PROMPT =>
Print all the records exactly, please.

Records from a collection =>
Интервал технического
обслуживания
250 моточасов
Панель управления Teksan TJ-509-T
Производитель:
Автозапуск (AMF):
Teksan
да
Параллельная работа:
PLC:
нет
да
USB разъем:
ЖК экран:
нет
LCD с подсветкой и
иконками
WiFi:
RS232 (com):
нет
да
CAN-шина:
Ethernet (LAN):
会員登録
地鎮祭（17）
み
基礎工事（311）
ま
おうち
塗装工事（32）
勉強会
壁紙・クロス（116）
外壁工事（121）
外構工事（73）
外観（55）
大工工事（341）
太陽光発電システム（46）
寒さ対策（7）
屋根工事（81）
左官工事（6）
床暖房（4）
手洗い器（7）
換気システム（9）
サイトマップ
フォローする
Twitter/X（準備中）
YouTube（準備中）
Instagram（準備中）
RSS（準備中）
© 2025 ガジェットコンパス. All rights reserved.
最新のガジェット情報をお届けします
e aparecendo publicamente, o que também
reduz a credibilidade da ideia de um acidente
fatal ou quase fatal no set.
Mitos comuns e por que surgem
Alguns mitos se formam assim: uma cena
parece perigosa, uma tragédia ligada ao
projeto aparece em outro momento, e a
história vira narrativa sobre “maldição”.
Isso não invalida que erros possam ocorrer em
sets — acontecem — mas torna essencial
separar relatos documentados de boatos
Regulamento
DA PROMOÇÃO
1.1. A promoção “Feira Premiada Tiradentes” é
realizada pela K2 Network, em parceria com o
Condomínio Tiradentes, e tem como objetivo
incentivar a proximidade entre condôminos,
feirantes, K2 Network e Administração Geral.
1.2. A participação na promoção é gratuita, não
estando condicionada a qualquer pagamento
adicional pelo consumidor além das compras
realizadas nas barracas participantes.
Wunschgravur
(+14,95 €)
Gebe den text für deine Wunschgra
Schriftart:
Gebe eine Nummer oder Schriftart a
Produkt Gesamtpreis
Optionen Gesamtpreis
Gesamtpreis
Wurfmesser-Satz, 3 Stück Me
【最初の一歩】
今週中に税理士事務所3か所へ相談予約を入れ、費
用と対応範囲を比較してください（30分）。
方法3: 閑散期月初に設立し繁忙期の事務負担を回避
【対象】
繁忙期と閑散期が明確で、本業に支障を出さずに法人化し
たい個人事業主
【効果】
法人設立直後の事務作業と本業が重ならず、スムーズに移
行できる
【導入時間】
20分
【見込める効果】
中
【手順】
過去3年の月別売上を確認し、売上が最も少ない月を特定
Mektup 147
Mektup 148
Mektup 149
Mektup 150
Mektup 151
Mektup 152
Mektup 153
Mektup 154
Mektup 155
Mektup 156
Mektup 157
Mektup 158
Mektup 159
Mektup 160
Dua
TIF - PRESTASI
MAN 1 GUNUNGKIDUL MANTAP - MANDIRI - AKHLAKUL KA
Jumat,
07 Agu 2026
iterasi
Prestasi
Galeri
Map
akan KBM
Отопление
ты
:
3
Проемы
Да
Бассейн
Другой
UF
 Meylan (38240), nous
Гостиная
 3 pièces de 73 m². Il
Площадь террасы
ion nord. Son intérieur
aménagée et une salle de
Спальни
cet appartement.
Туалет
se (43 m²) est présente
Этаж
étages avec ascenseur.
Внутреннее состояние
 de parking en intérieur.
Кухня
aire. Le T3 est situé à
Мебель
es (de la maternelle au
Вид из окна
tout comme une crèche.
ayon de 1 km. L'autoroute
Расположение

EXERCISE SOLUTION =>
Интервал технического
обслуживания
250 моточасов
Панель управления Teksan TJ-509-T
Производитель:
Автозапуск (AMF):
Teksan
да
Параллельная работа:
PLC:
нет
да
USB разъем:
ЖК экран:
нет
LCD с подсветкой и
иконками
WiFi:
RS232 (com):
нет
да
CAN-шина:
Ethernet (LAN):
会員登録
地鎮祭（17）
み
基礎工事（311）
ま
おうち
塗装工事（32）
勉強会
壁紙・クロス（116）
外壁工事（121）
外構工事（73）
外観（55）
大工工事（341）
太陽光発電システム（46）
寒さ対策（7）
屋根工事（81）
左官工事（6）
床暖房（4）
手洗い器（7）
換気システム（9）
サイトマップ
フォローする
Twitter/X（準備中）
YouTube（準備中）
Instagram（準備中）
RSS（準備中）
© 2025 ガジェットコンパス. All rights reserved.
最新のガジェット情報をお届けします
e aparecendo publicamente, o que também
reduz a credibilidade da ideia de um acidente
fatal ou quase fatal no set.
Mitos comuns e por que surgem
Alguns mitos se formam assim: uma cena
parece perigosa, uma tragédia ligada ao
projeto aparece em outro momento, e a
história vira narrativa sobre “maldição”.
Isso não invalida que erros possam ocorrer em
sets — acontecem — mas torna essencial
separar relatos documentados de boatos
Regulamento
DA PROMOÇÃO
1.1. A promoção “Feira Premiada Tiradentes” é
realizada pela K2 Network, em parceria com o
Condomínio Tiradentes, e tem como objetivo
incentivar a proximidade entre condôminos,
feirantes, K2 Network e Administração Geral.
1.2. A participação na promoção é gratuita, não
estando condicionada a qualquer pagamento
adicional pelo consumidor além das compras
realizadas nas barracas participantes.
Wunschgravur
(+14,95 €)
Gebe den text für deine Wunschgra
Schriftart:
Gebe eine Nummer oder Schriftart a
Produkt Gesamtpreis
Optionen Gesamtpreis
Gesamtpreis
Wurfmesser-Satz, 3 Stück Me
【最初の一歩】
今週中に税理士事務所3か所へ相談予約を入れ、費
用と対応範囲を比較してください（30分）。
方法3: 閑散期月初に設立し繁忙期の事務負担を回避
【対象】
繁忙期と閑散期が明確で、本業に支障を出さずに法人化し
たい個人事業主
【効果】
法人設立直後の事務作業と本業が重ならず、スムーズに移
行できる
【導入時間】
20分
【見込める効果】
中
【手順】
過去3年の月別売上を確認し、売上が最も少ない月を特定
Mektup 147
Mektup 148
Mektup 149
Mektup 150
Mektup 151
Mektup 152
Mektup 153
Mektup 154
Mektup 155
Mektup 156
Mektup 157
Mektup 158
Mektup 159
Mektup 160
Dua
TIF - PRESTASI
MAN 1 GUNUNGKIDUL MANTAP - MANDIRI - AKHLAKUL KA
Jumat,
07 Agu 2026
iterasi
Prestasi
Galeri
Map
akan KBM
Отопление
ты
:
3
Проемы
Да
Бассейн
Другой
UF
 Meylan (38240), nous
Гостиная
 3 pièces de 73 m². Il
Площадь террасы
ion nord. Son intérieur
aménagée et une salle de
Спальни
cet appartement.
Туалет
se (43 m²) est présente
Этаж
étages avec ascenseur.
Внутреннее состояние
 de parking en intérieur.
Кухня
aire. Le T3 est situé à
Мебель
es (de la maternelle au
Вид из окна
tout comme une crèche.
ayon de 1 km. L'autoroute
Расположение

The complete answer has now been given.